DISTRICT 9 offered some pretense for its heavy use of shaky cam footage with the idea that the film was partly a documentary exposing MNU’s illegal acts. Here, Blomkamp seemed unsure of his style. Some shots are filled with frantic camera bouncing intermixed with steady slo-mo shots and jumbled close-ups. It doesn’t seem like there was a cohesive strategy to the cinematography. At times, it was tricky to grasp everything. I’m sure I’ll better appreciate the look of the film once it hits blu-ray and I can absorb it all on a small screen.

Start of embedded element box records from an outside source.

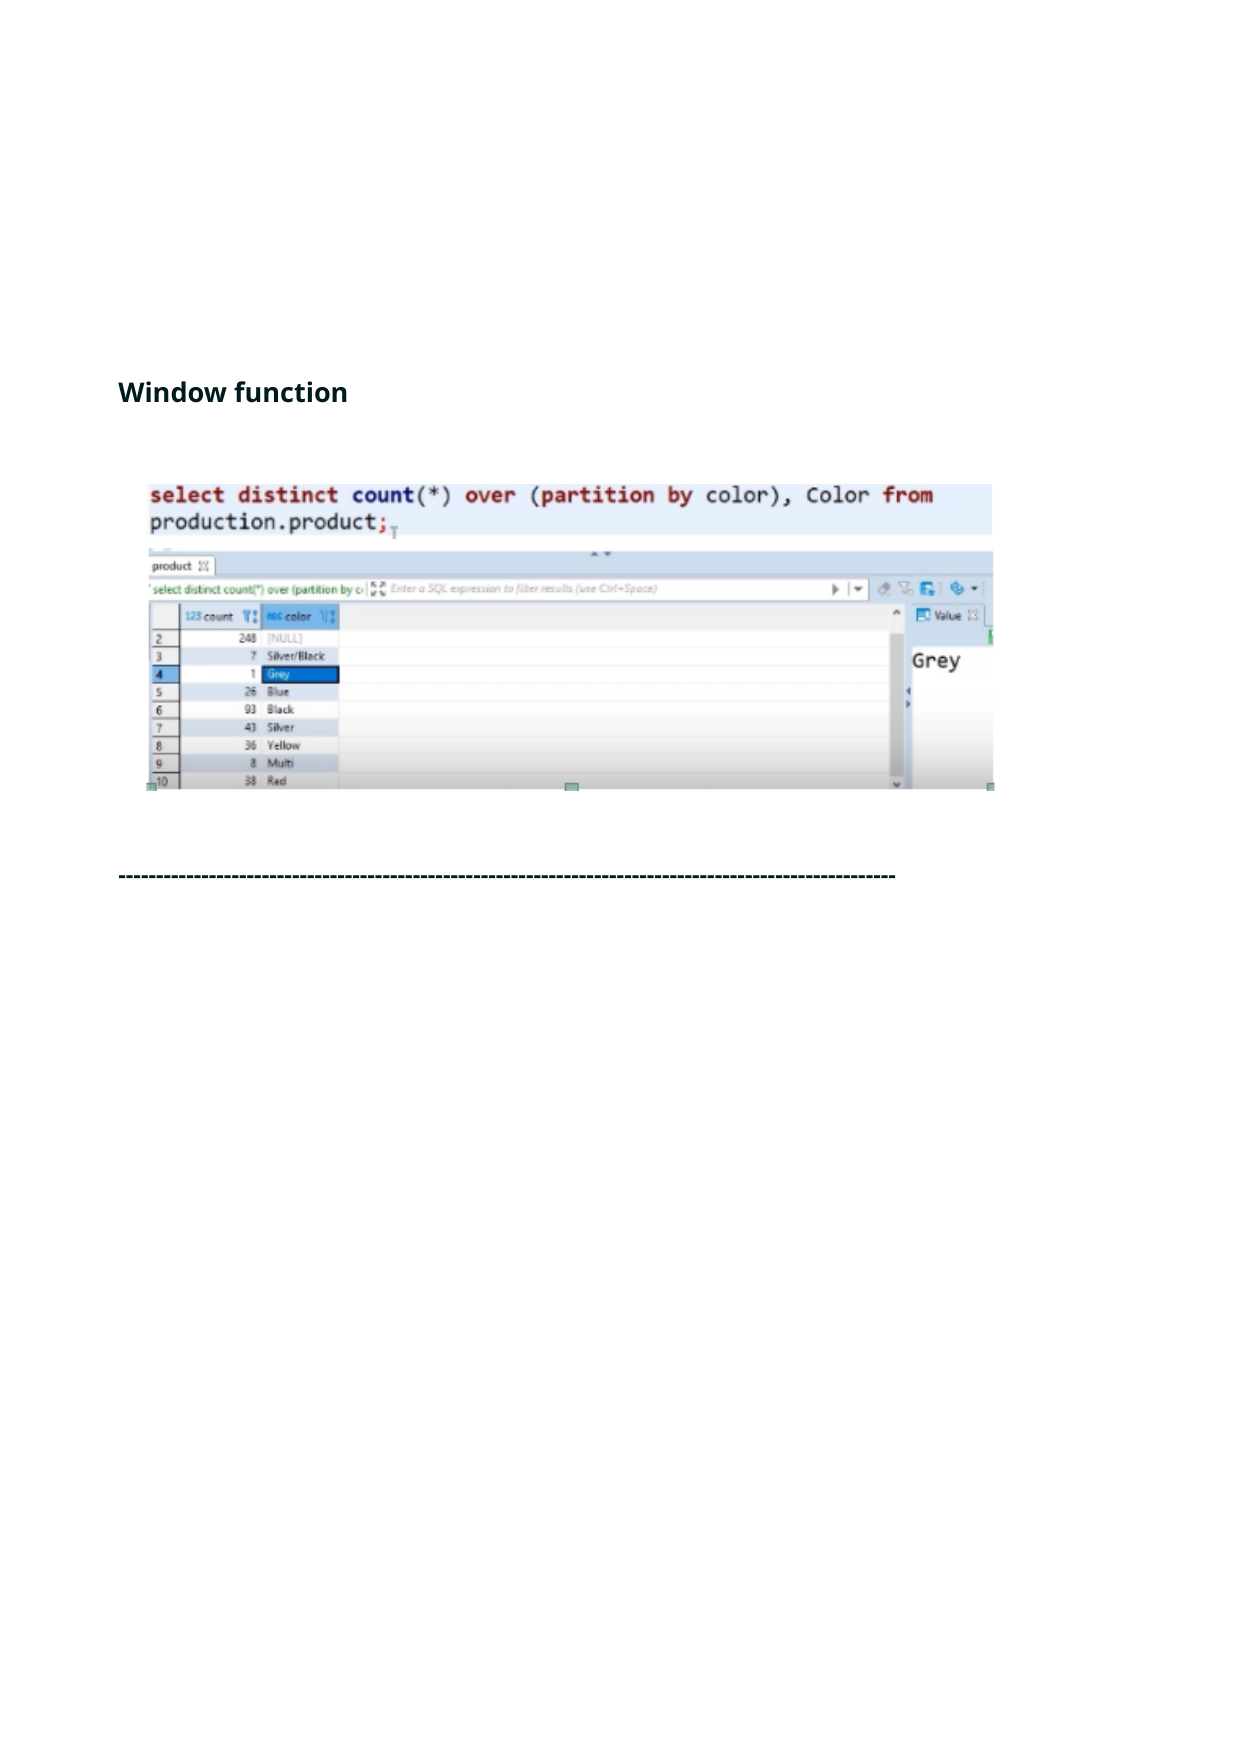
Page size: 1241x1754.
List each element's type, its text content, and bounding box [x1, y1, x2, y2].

picture [146, 548, 995, 791]
text Window function [118, 374, 1122, 411]
text ------------------------------------------------------------------------------------------------------- [118, 858, 1122, 891]
picture [146, 484, 993, 539]
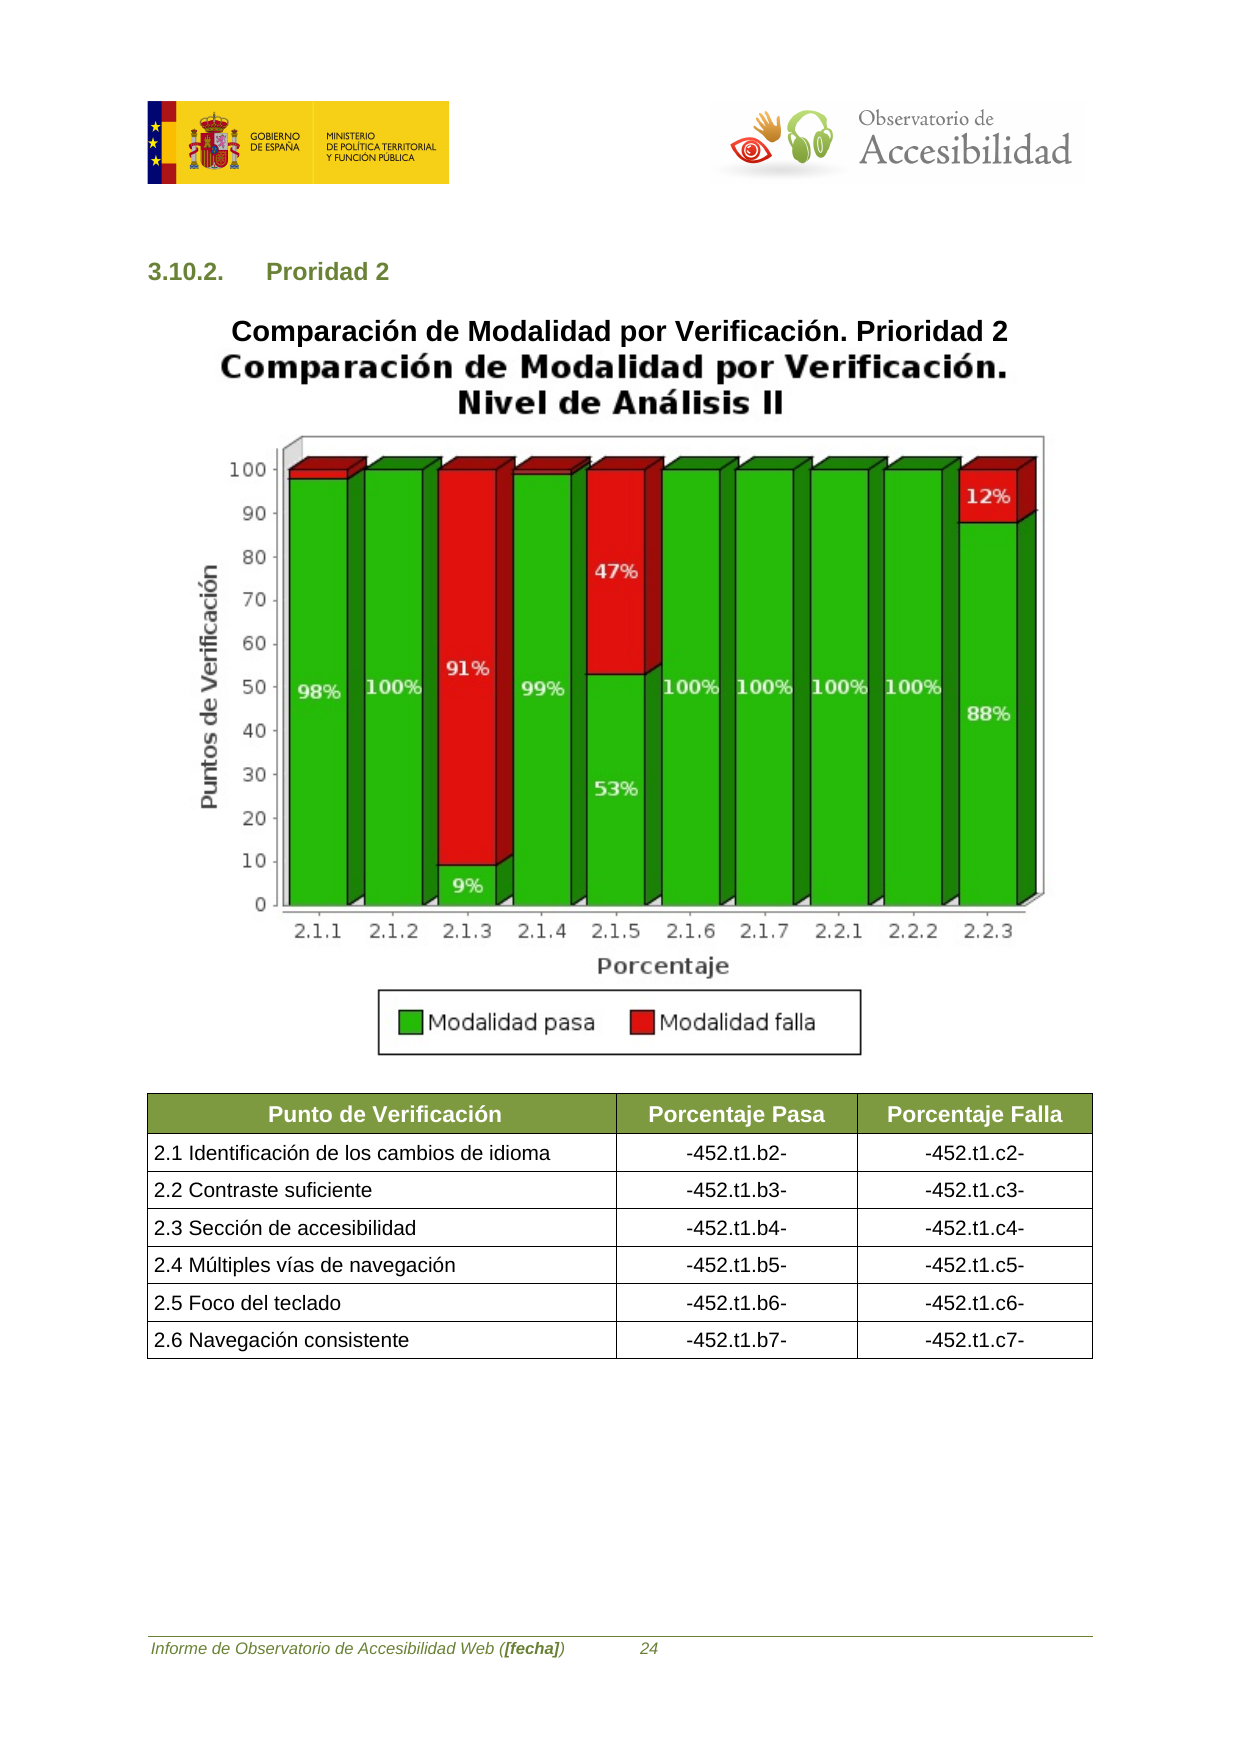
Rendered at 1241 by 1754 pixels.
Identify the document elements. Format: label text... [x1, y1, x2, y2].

table_cell -452.t1.b4- [617, 1209, 857, 1246]
picture [178, 347, 1062, 1057]
table_cell 2.2 Contraste suficiente [148, 1172, 616, 1208]
subtitle Proridad 2 [148, 257, 1092, 286]
table_cell -452.t1.b3- [617, 1172, 857, 1208]
table_cell -452.t1.b5- [617, 1247, 857, 1283]
table_cell -452.t1.c4- [858, 1209, 1092, 1246]
table_cell 2.6 Navegación consistente [148, 1322, 616, 1358]
table_header Porcentaje Pasa [617, 1094, 857, 1133]
table_cell -452.t1.c7- [858, 1322, 1092, 1358]
table_header Punto de Verificación [148, 1094, 616, 1133]
table_cell 2.4 Múltiples vías de navegación [148, 1247, 616, 1283]
table_cell -452.t1.c6- [858, 1284, 1092, 1321]
table_cell -452.t1.c3- [858, 1172, 1092, 1208]
picture [710, 101, 1086, 184]
text Comparación de Modalidad por Verificación. Prioridad 2 [148, 314, 1092, 347]
table_cell -452.t1.c2- [858, 1134, 1092, 1171]
table_cell 2.1 Identificación de los cambios de idioma [148, 1134, 616, 1171]
table_cell 2.5 Foco del teclado [148, 1284, 616, 1321]
table_header Porcentaje Falla [858, 1094, 1092, 1133]
table_cell -452.t1.b7- [617, 1322, 857, 1358]
table_cell -452.t1.c5- [858, 1247, 1092, 1283]
table_cell 2.3 Sección de accesibilidad [148, 1209, 616, 1246]
table_cell -452.t1.b2- [617, 1134, 857, 1171]
picture [147, 101, 450, 184]
table_cell -452.t1.b6- [617, 1284, 857, 1321]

The characters, outside of Kruger, are flat. The protagonist, Max, is a yet another hero predestined to be a savior. The opening flashback, which is played several points throughout the film to really, really pound it in, features a nun telling Max he’s special and it’s his fate to do something big. But Max never feels that special. He’s determined, cynical, and a smart-ass. Besides that, there doesn’t seem like much to him. He’s an everyman with a checkered past. He’s good deep down, but he’s done some bad things. Characters say he used to be a legend when he was a criminal, but the film doesn’t do much to show the character as being exceptional. Still, Matt Damon gives the role a solid effort and prevents Max from being a total waster. There’s just not enough in the script to make the character fresh or engaging. Sitting in the theater, I found myself waiting for Kruger to pop up. 

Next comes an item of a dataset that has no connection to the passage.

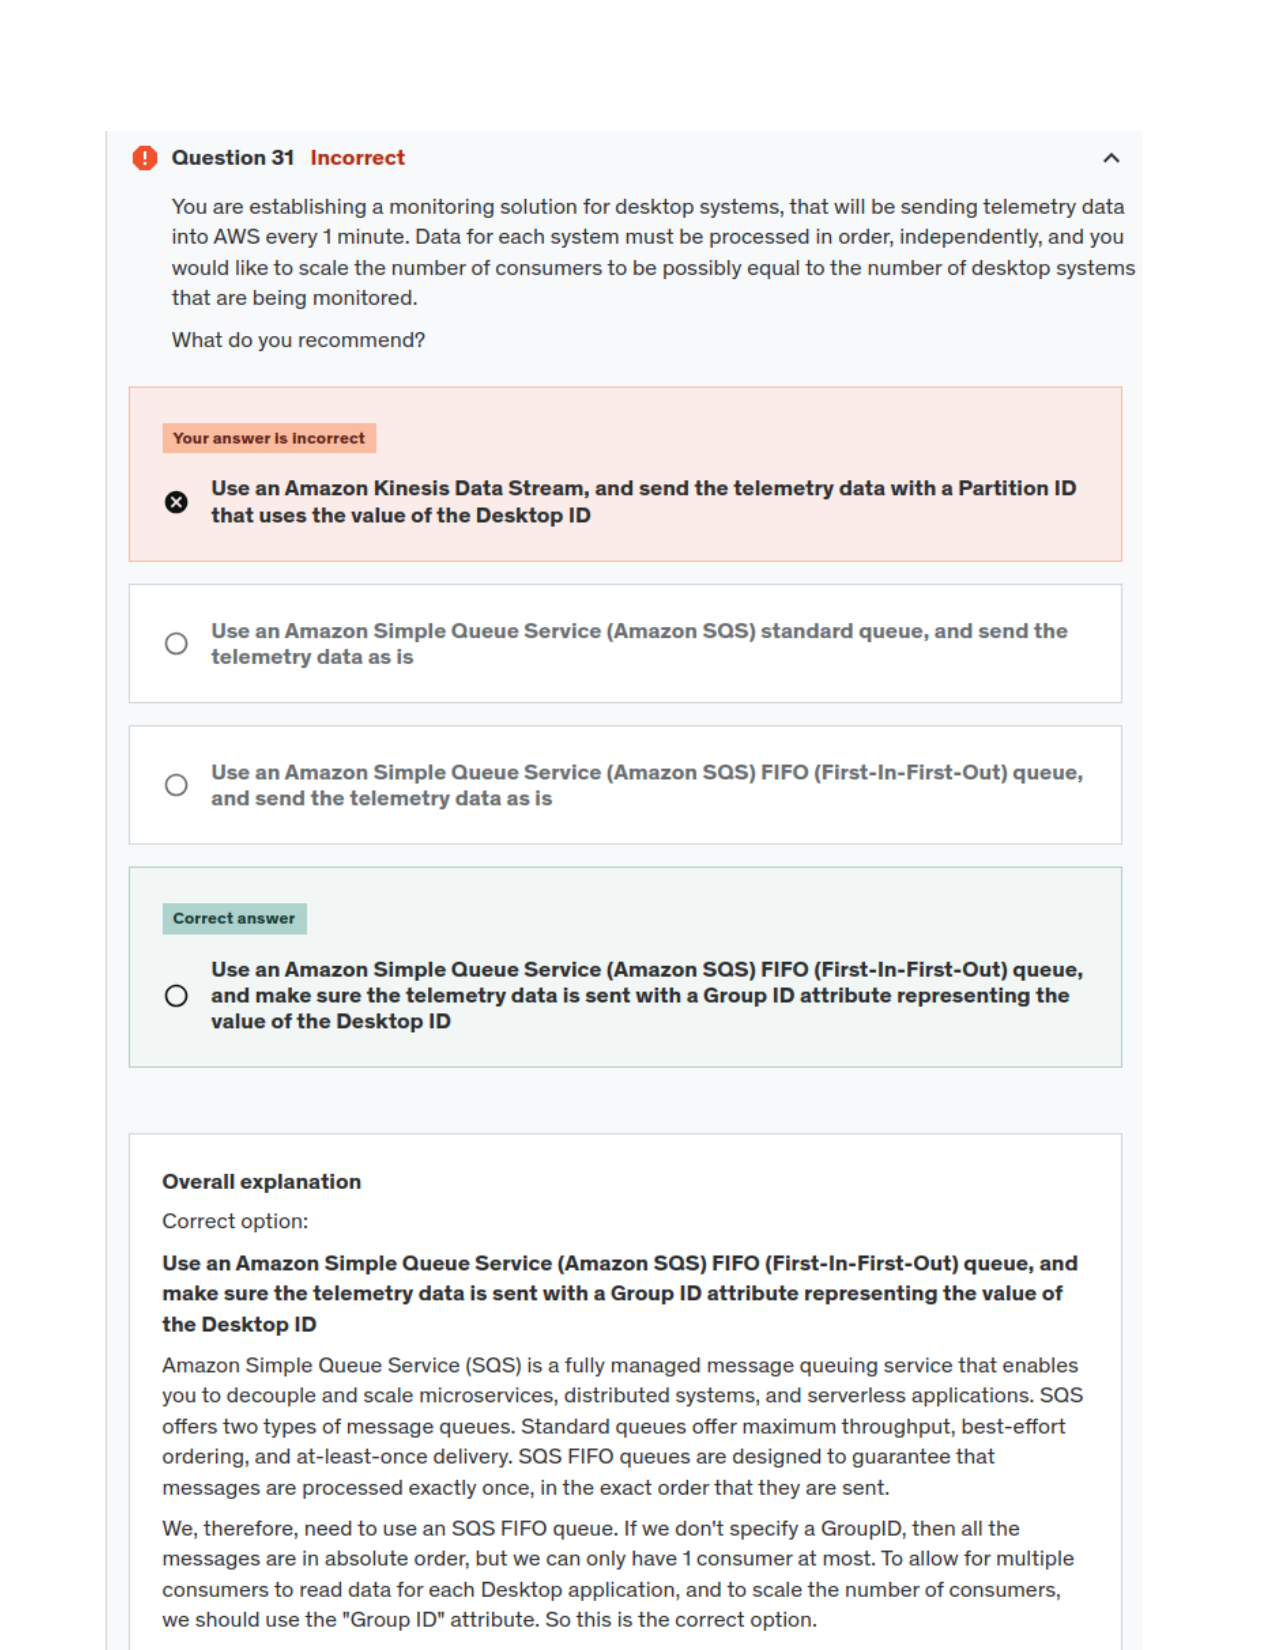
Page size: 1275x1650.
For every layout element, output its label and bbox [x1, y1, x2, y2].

picture [103, 131, 1143, 1650]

And let’s not spend much time on the story. The overall concept is timely – the gap between the rich and the poor has become so large that the parties actually exist on different worlds. The poor get the grimy, dilapidated remains of Earth and the wealthy get to live on the paradise-in-space Elysium. Once the technobabble about brain data synchronization and system rebooting scripts comes into play, though, the core theme stalls out. The rich are bad, the poor should be treated less like cattle, and magic heal-everything machines should be shared with everyone. There are some neat concepts in ELYSIUM, but none of them are fully developed. It’s a shame the film uses its political subtext as a backdrop, rather than something to be explored.


Altogether, ELYSIUM can be seen as a sophomore slump for Blomkamp. It’s a middling effort with some great moments that make the rough spots feel extra frustrating.